Randomised controlled trials reported since 1995, for example those by Schulberg et al 7 and others (see table) have established that enhanced care of major depression can lead to better outcomes than the care that patients with depression usually receive. Moreover, enhanced care improves patients' ability to function,8 and, although it moderately increases the costs of care per case treated, it is more cost effective than usual care.9–13 What has been learnt from these trials about how care for depressed patients can be more effectively organised and delivered? The table summarises 12 different trials of enhanced care for major depression in primary care settings.
Both effective and ineffective interventions used treatment guidelines, patient education, and screening for depression. The interventions that consistently improved patient outcomes incorporated some form of case management with specialist support. In these trials case management typically comprised taking responsibility for following up patients; determining whether patients were continuing the prescribed treatment as intended; assessing whether depressive symptoms were improving; and taking action when patients were not adhering to guideline based treatment or when they were not showing expected improvement. In many of these experiments, case management services were provided over the telephone at low cost per case treated. Effective interventions typically employed novel and economical approaches to integrating specialist support into the primary care of patients with depression. In some interventions, the psychiatrist supervised the case manager to provide guidance on difficult clinical problems, provided consultation to the treating physician, or saw patients with more difficult problems when necessary to devise an effective treatment plan.

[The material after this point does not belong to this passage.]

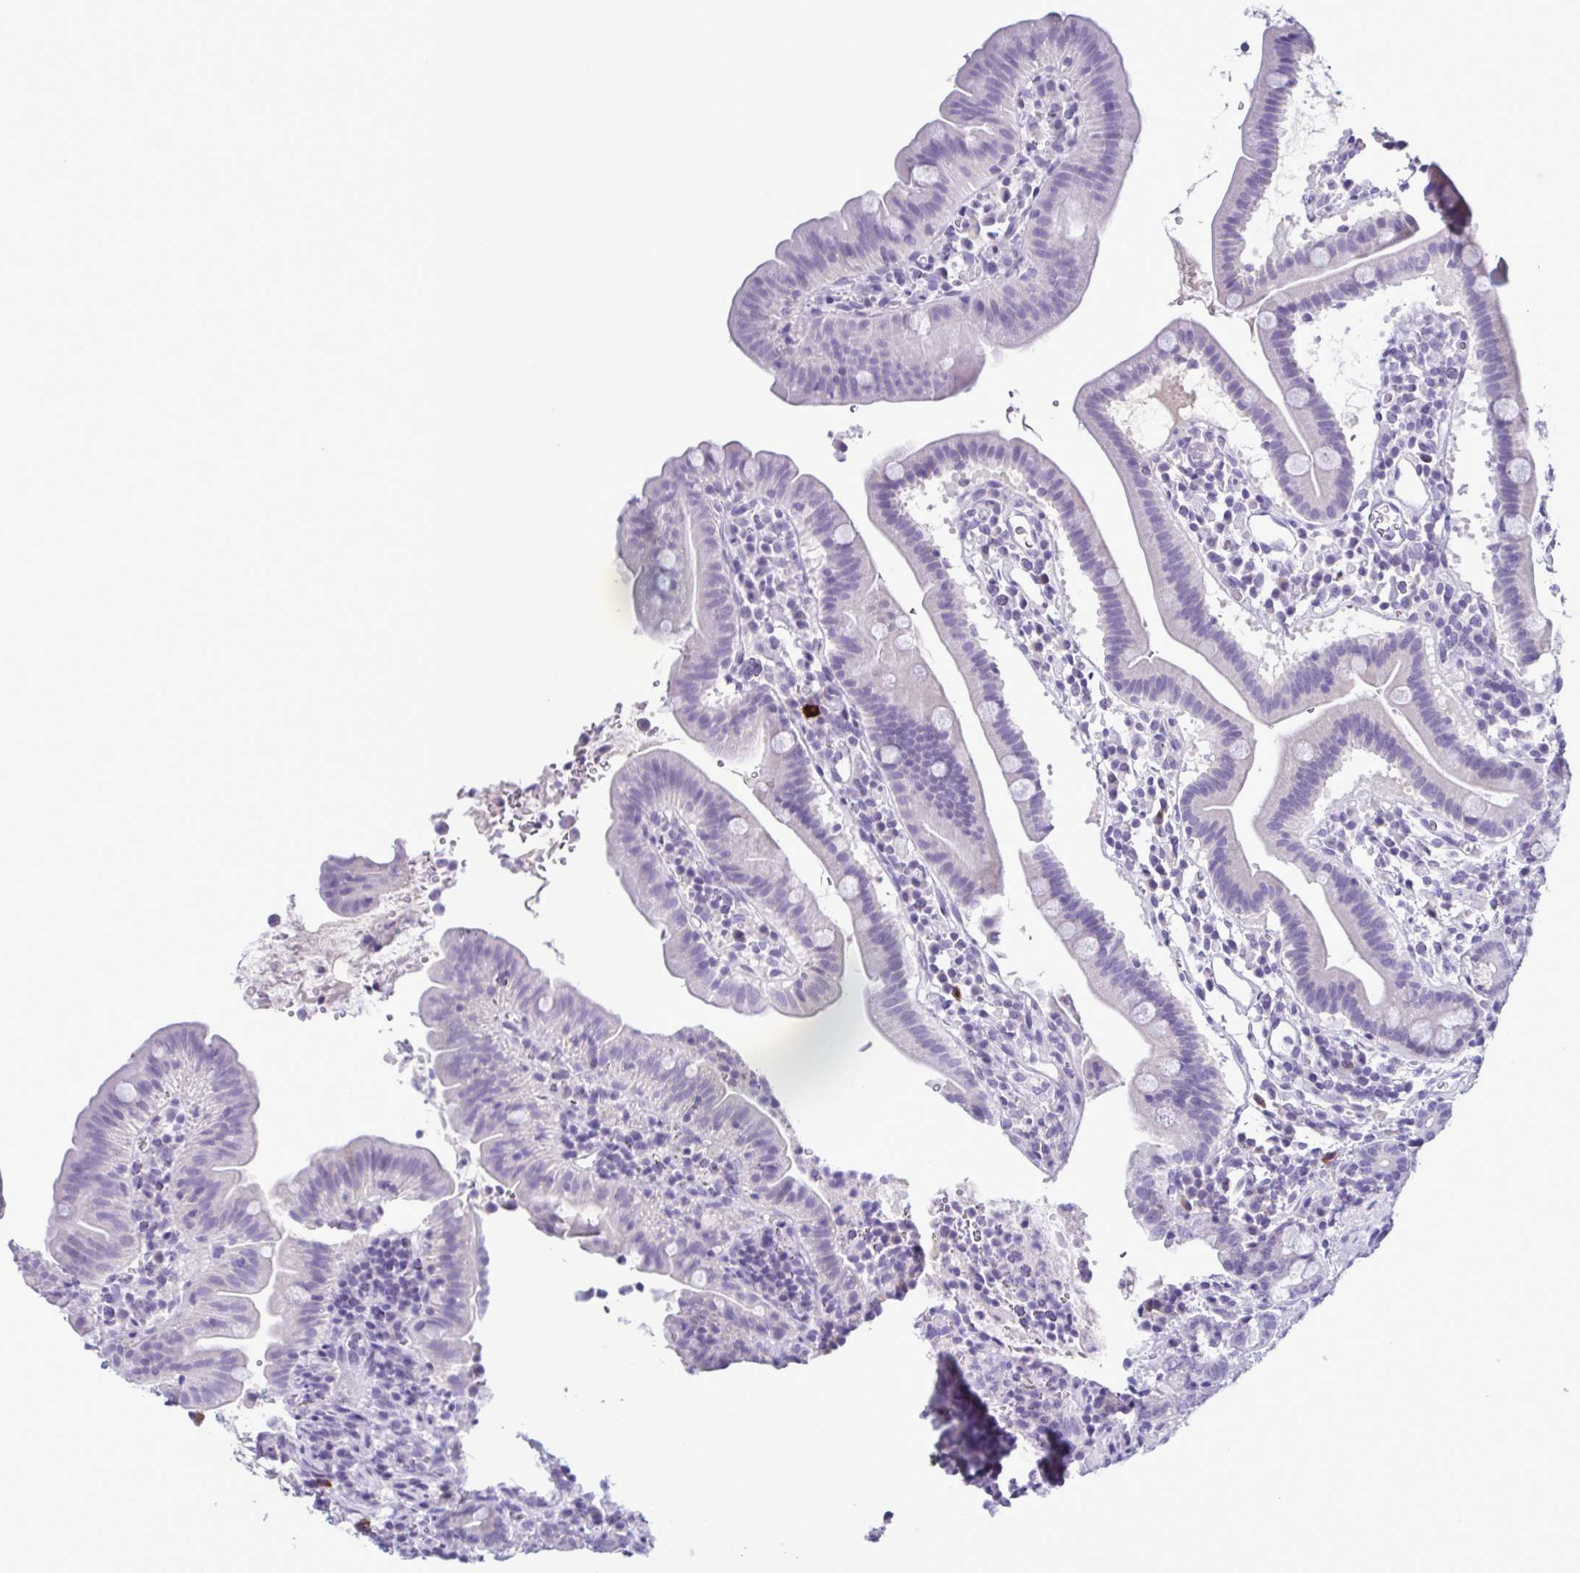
{"staining": {"intensity": "negative", "quantity": "none", "location": "none"}, "tissue": "small intestine", "cell_type": "Glandular cells", "image_type": "normal", "snomed": [{"axis": "morphology", "description": "Normal tissue, NOS"}, {"axis": "topography", "description": "Small intestine"}], "caption": "DAB immunohistochemical staining of unremarkable human small intestine displays no significant positivity in glandular cells. Brightfield microscopy of immunohistochemistry stained with DAB (brown) and hematoxylin (blue), captured at high magnification.", "gene": "INAFM1", "patient": {"sex": "male", "age": 26}}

This evidence suggests that efforts to improve the primary care of major depression should focus on low cost case management coupled with fluid and accessible working relationships among the primary care doctor, the case manager, and a mental health specialist. This model allows most patients with depression to access effective treatment in primary care, while the minority needing ongoing specialist care can be identified and referred more reliably.
Enhanced care for people with depression will go a long way towards improving the lives of these patients. But the large gap in the quality of care cannot be closed only by the increased efforts of individual practitioners who are already overburdened. The question now is whether insurers and organisations that provide patient care will act on the scientific evidence to benefit the millions of people worldwide who are afflicted by major depression.